Activity ::
For this exercise, return exactly the lines of the material below that begin at the one with "FISAT Safety and" and stop after the one with "General regulations |".

Data for processing below:

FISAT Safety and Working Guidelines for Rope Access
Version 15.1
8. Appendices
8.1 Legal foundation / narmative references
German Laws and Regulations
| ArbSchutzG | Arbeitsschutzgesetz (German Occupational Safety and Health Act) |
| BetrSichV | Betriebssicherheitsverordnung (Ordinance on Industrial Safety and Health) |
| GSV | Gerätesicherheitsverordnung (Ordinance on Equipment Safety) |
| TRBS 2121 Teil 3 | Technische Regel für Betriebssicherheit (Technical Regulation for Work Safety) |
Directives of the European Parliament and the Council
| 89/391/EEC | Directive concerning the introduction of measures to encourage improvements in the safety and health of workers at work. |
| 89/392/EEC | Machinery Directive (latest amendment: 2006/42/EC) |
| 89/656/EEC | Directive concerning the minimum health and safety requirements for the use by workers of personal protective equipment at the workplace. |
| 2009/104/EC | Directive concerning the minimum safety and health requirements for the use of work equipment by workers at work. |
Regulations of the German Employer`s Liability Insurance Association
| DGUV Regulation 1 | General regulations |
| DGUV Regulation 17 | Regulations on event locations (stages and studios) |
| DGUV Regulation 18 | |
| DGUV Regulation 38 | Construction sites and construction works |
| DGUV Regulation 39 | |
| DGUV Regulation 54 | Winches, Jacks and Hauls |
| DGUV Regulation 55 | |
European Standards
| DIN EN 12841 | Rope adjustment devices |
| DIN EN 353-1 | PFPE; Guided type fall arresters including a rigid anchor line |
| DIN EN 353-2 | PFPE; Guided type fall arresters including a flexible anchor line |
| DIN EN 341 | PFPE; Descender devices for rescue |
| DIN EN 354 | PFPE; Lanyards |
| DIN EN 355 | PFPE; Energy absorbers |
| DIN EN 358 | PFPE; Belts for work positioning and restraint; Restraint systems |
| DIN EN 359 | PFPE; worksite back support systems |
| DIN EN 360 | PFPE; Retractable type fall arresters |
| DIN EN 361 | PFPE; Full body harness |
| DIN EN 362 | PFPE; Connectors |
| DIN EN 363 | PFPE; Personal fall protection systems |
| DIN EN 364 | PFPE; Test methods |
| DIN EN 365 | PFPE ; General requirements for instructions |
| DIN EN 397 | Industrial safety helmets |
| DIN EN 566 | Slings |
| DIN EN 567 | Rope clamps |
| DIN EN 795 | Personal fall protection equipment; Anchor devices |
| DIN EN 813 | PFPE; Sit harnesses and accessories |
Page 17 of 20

End of Data for processing.
Data for processing below:

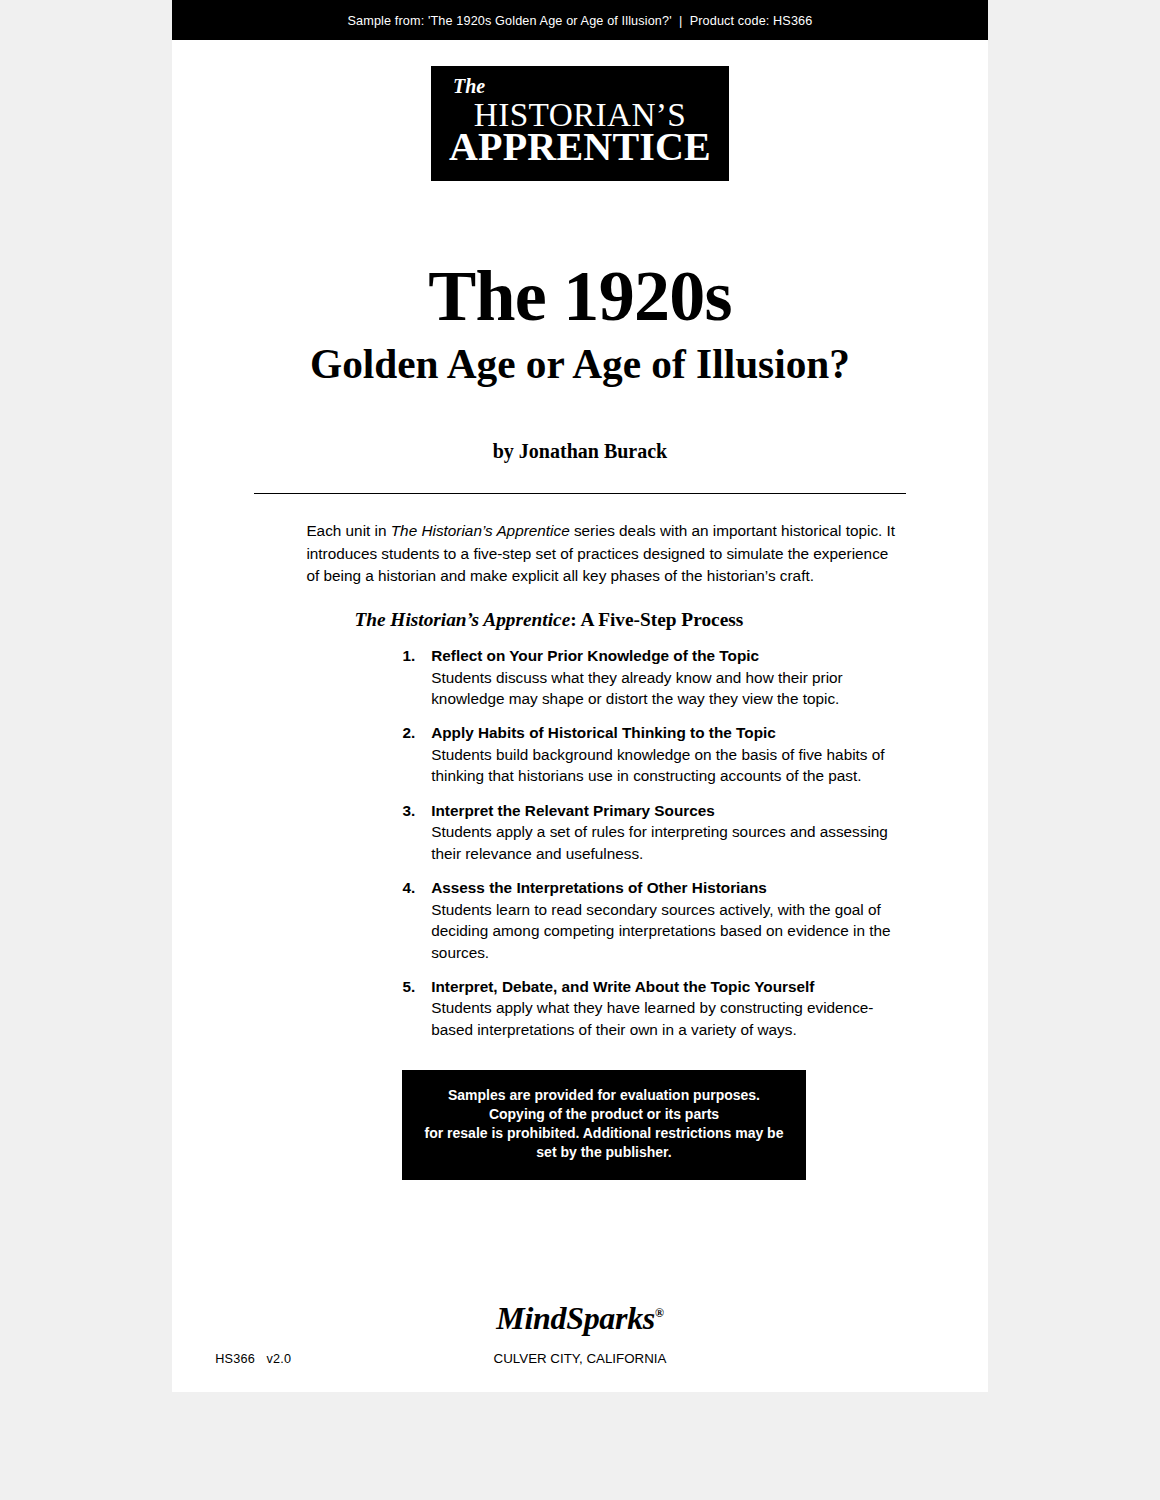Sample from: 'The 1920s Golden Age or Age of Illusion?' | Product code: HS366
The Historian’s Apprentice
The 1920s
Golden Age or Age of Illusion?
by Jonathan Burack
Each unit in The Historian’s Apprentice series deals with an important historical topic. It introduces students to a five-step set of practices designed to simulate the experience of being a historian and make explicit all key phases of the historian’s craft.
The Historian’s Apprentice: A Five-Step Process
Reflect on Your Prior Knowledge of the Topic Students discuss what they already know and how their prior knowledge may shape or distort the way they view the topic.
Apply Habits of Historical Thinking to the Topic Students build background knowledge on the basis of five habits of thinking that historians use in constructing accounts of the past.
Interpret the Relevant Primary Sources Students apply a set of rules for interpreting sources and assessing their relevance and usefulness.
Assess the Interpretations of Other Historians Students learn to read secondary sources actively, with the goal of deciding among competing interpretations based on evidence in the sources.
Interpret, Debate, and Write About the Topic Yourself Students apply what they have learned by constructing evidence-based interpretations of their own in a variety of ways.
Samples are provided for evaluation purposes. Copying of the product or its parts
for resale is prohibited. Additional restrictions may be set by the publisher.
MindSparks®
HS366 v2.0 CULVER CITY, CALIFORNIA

End of Data for processing.
Data for processing below:

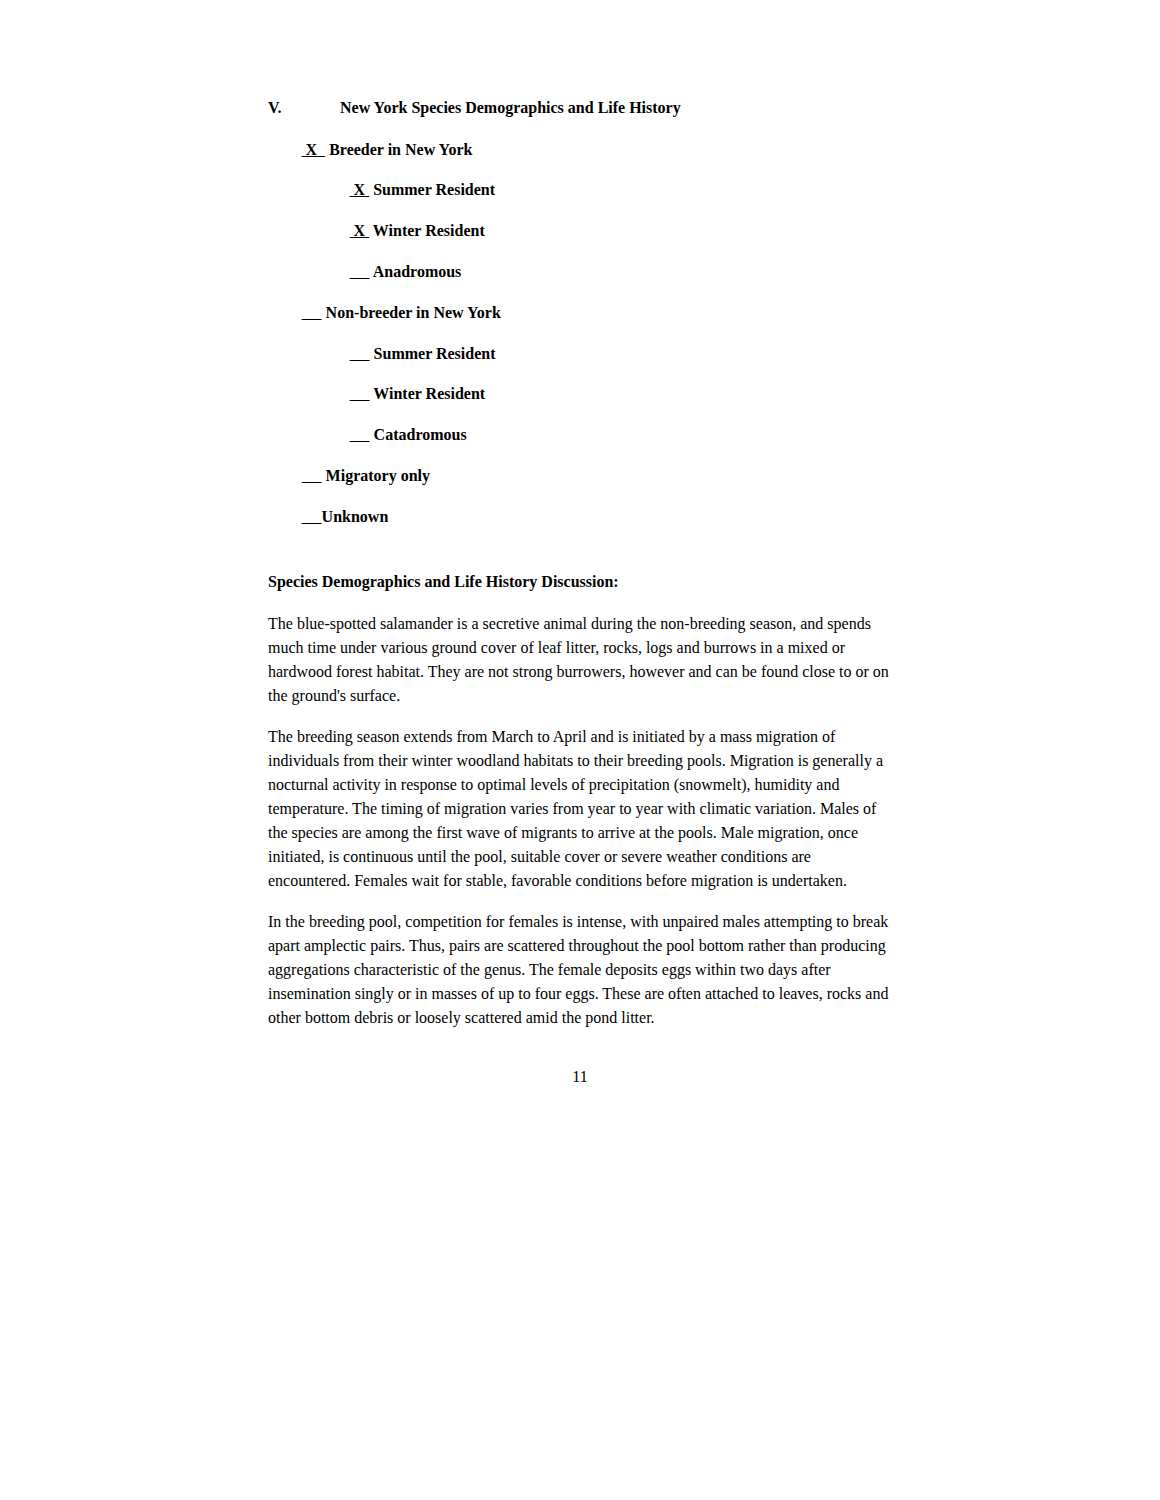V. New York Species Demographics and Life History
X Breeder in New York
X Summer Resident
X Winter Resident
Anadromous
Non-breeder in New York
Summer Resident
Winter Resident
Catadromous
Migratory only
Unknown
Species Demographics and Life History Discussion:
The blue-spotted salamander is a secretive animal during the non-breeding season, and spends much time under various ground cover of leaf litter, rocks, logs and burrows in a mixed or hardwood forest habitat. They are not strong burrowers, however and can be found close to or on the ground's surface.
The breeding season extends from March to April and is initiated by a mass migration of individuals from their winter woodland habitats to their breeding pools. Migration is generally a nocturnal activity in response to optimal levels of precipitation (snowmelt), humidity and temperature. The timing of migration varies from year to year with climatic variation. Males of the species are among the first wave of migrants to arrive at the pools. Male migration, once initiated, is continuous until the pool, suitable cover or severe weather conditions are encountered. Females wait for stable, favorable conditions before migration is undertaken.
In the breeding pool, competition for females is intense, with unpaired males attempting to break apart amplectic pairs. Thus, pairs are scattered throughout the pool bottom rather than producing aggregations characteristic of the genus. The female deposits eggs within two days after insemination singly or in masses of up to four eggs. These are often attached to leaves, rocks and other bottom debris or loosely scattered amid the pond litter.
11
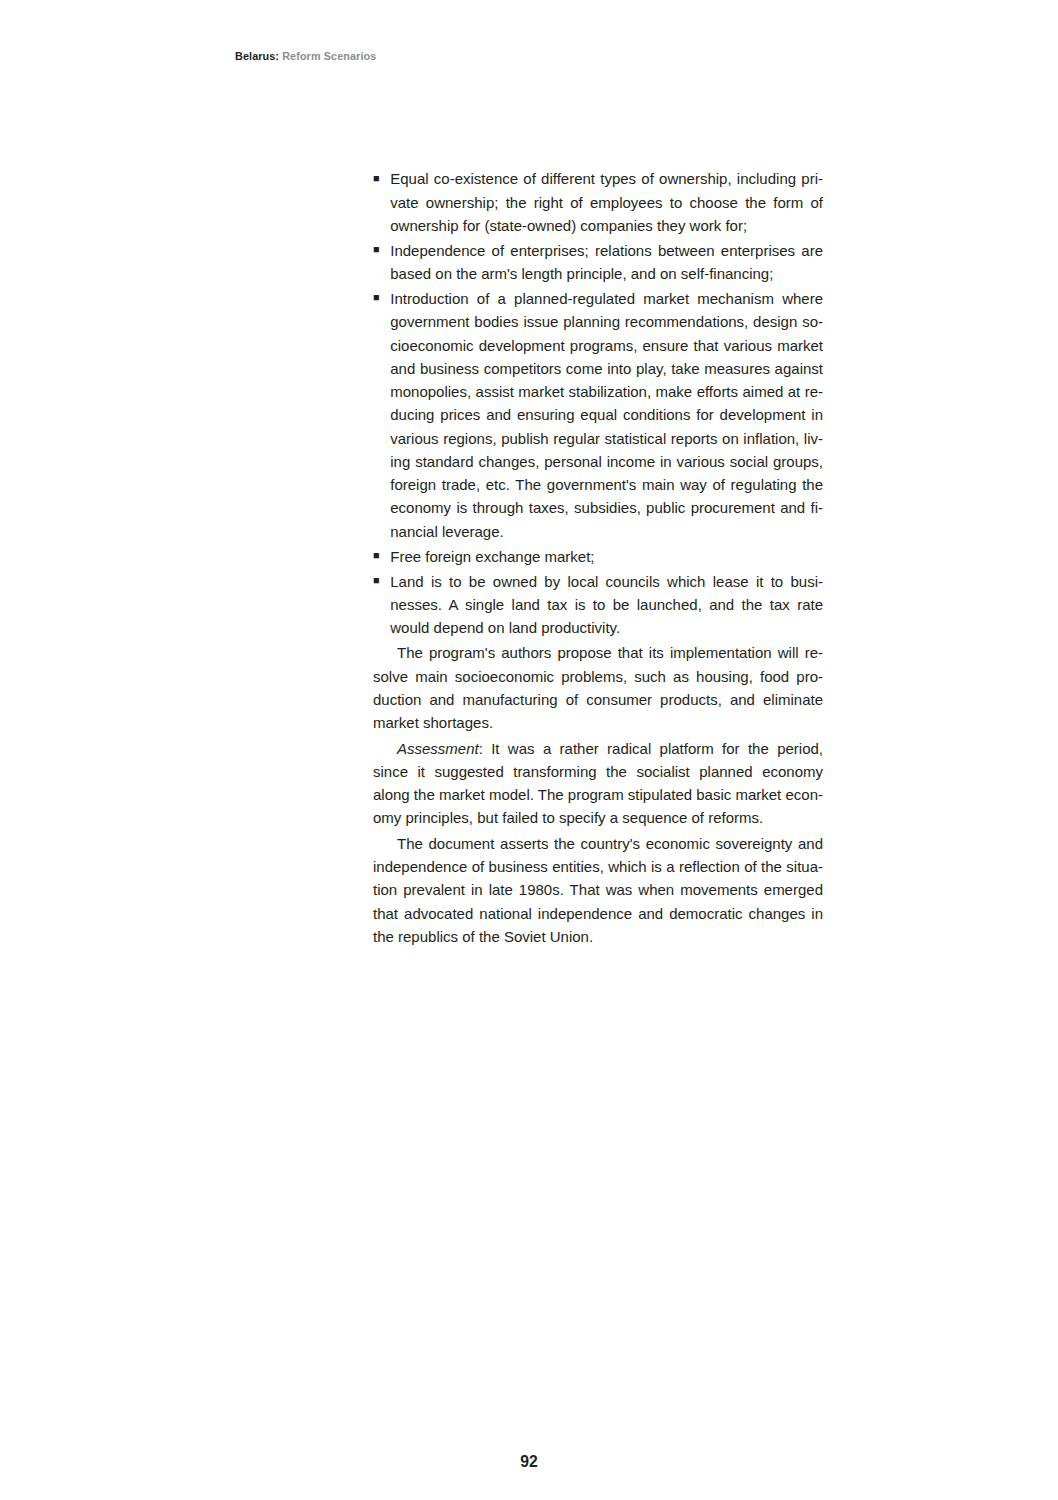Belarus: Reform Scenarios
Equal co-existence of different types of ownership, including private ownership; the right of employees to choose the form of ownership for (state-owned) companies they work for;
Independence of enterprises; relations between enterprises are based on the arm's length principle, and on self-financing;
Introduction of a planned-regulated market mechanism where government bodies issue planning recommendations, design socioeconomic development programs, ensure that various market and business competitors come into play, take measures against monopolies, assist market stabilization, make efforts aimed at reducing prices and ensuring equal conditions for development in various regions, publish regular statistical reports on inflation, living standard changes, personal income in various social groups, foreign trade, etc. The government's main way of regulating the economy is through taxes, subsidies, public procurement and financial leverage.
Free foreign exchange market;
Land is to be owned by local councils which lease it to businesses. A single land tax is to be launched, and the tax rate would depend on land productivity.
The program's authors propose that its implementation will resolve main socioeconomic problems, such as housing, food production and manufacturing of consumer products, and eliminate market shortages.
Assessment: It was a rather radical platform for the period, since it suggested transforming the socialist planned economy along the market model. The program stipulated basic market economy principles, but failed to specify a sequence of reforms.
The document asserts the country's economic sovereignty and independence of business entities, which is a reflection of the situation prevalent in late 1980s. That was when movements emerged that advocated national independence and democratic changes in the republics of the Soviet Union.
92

End of Data for processing.

Written answer ::
FISAT Safety and Working Guidelines for Rope Access
Version 15.1
8. Appendices
8.1 Legal foundation / narmative references
German Laws and Regulations
| ArbSchutzG | Arbeitsschutzgesetz (German Occupational Safety and Health Act) |
| BetrSichV | Betriebssicherheitsverordnung (Ordinance on Industrial Safety and Health) |
| GSV | Gerätesicherheitsverordnung (Ordinance on Equipment Safety) |
| TRBS 2121 Teil 3 | Technische Regel für Betriebssicherheit (Technical Regulation for Work Safety) |
Directives of the European Parliament and the Council
| 89/391/EEC | Directive concerning the introduction of measures to encourage improvements in the safety and health of workers at work. |
| 89/392/EEC | Machinery Directive (latest amendment: 2006/42/EC) |
| 89/656/EEC | Directive concerning the minimum health and safety requirements for the use by workers of personal protective equipment at the workplace. |
| 2009/104/EC | Directive concerning the minimum safety and health requirements for the use of work equipment by workers at work. |
Regulations of the German Employer`s Liability Insurance Association
| DGUV Regulation 1 | General regulations |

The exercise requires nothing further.